Lt. Brian Murphy and Officer Savan Lenda receive Congressional Badge of Bravery

Aug. 12, 2014

Oak Creek — It took two years for Lt. Brian Murphy and Officer Savan "Sam" Lenda of the Oak Creek Police Department to officially receive the Congressional Badge of Bravery from the U.S. Department of Justice, but the award was worth the wait.

Murphy and Lenda received top honors last week for their heroic actions during the Sikh Temple of Wisconsin shooting Aug. 5, 2012.

The ceremony on Wednesday, Aug. 6, was attended by numerous local and state politicians including U.S. Sen. Ron Johnson, U.S. Rep. Paul Ryan, U.S. Rep. Gwen Moore, U.S. Attorney James Santelle, Milwaukee Mayor Tom Barrett, Milwaukee County Executive Chris Abele and Oak Creek Mayor Steve Scaffidi.

The Congressional Badge of Bravery honors federal, state and local officers for exceptional acts of bravery in the line of duty. The medals are awarded annually by the U.S. Attorney General, the official website said.

Earning 'hero category'

Oak Creek Police Chief John Edwards said the word "hero" is often used loosely by the media — and is a heavy burden to cast upon someone. He made an exception for Lenda and Murphy.

"Everything they did that day put them in the hero category," said Edwards to a crowd of almost 300. "You guys represent every man and woman who has ever put on that badge."

For his part, Lenda indicated during the ceremony that he wasn't comfortable with the "hero" label.

"True heroes are those who have laid down their lives at the altar of freedom. I am far, far from being a hero and will never call myself one," said Lenda.

Regardless, their actions earned them the medal and honors.

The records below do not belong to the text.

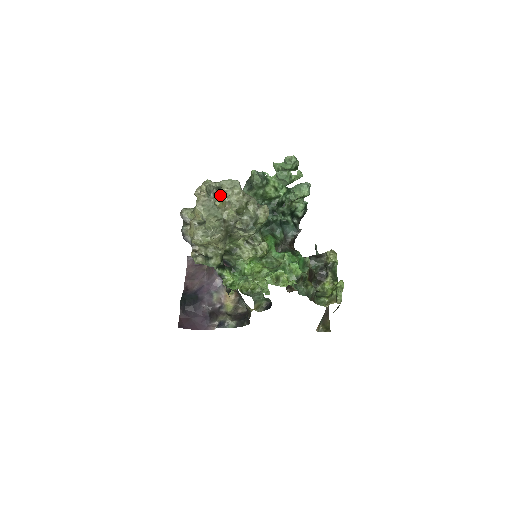
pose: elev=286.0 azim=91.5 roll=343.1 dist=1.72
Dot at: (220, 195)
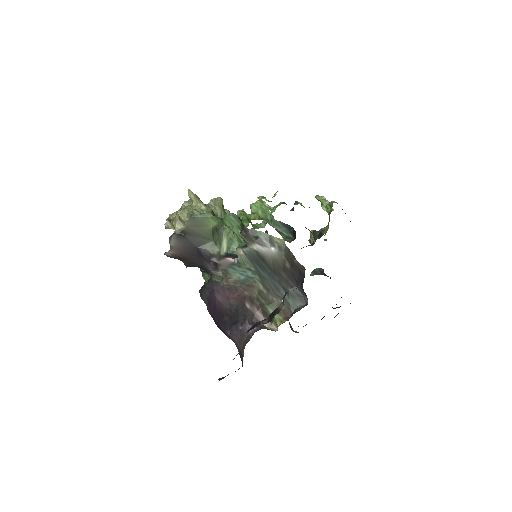
Dot at: occluded
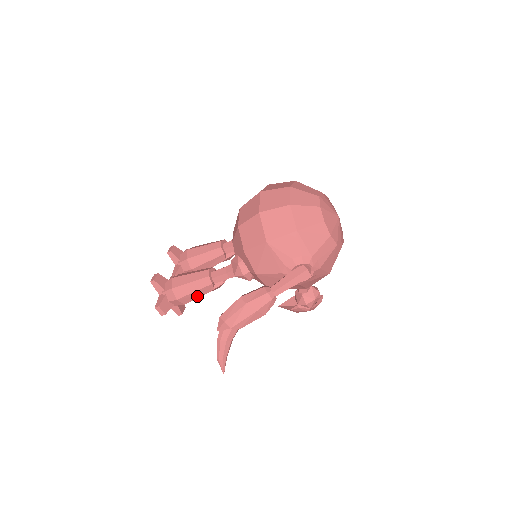
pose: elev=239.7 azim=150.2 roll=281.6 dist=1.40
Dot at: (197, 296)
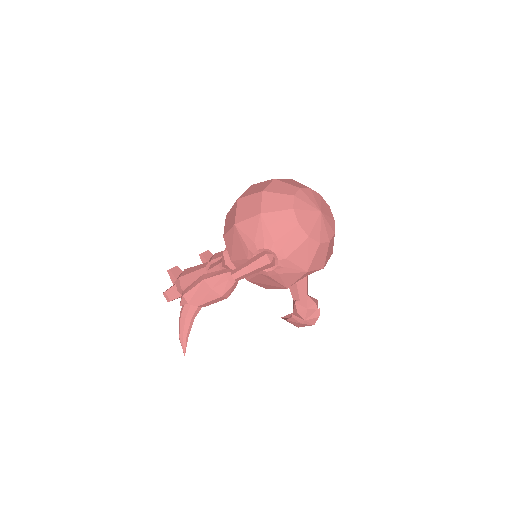
Dot at: occluded
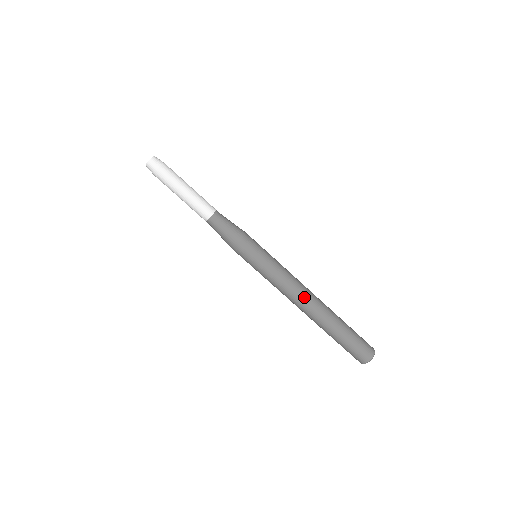
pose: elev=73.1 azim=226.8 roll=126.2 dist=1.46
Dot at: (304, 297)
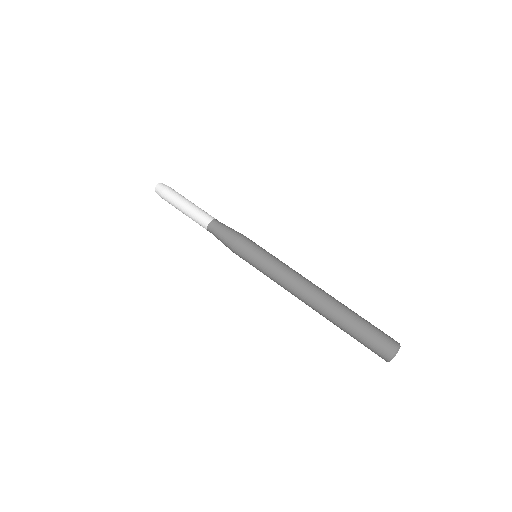
Dot at: (308, 285)
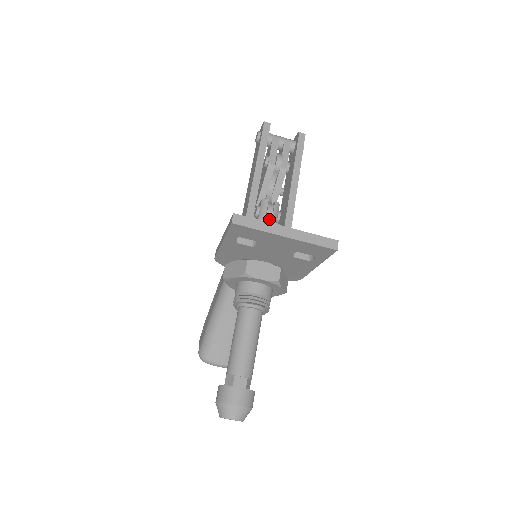
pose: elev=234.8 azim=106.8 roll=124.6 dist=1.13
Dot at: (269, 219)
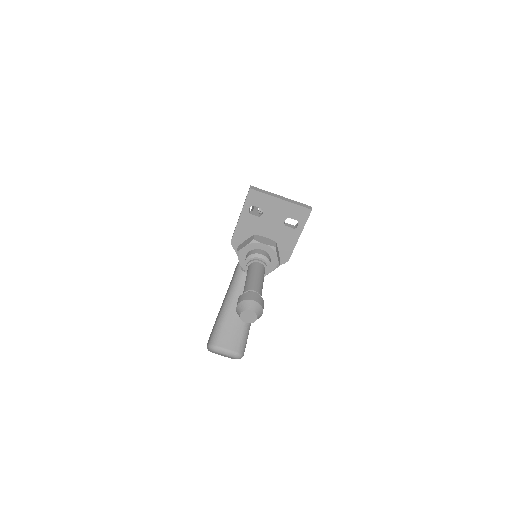
Dot at: occluded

Murphy was the first responder at the Sikh Temple after Wade Michael Page had shot and killed six temple members and critically injured others. In the crossfire with Page, Murphy was shot 15 times, including a gunshot to the back of his head that stopped short of penetrating his brain, a report said.

Lenda's arrival at the scene shifted Page's attention away from Murphy and possibly saved his life. Lenda then shot and wounded Page before the gunman took his own life moments later.

The two ended the attack on the Sikh Temple in six minutes from the time of the first 911 call.

Edwards said the police work demonstrated by Murphy, Lenda and the entire department was "handled perfectly."

"You never know how people are going to respond to it until it actually happens," said Edwards.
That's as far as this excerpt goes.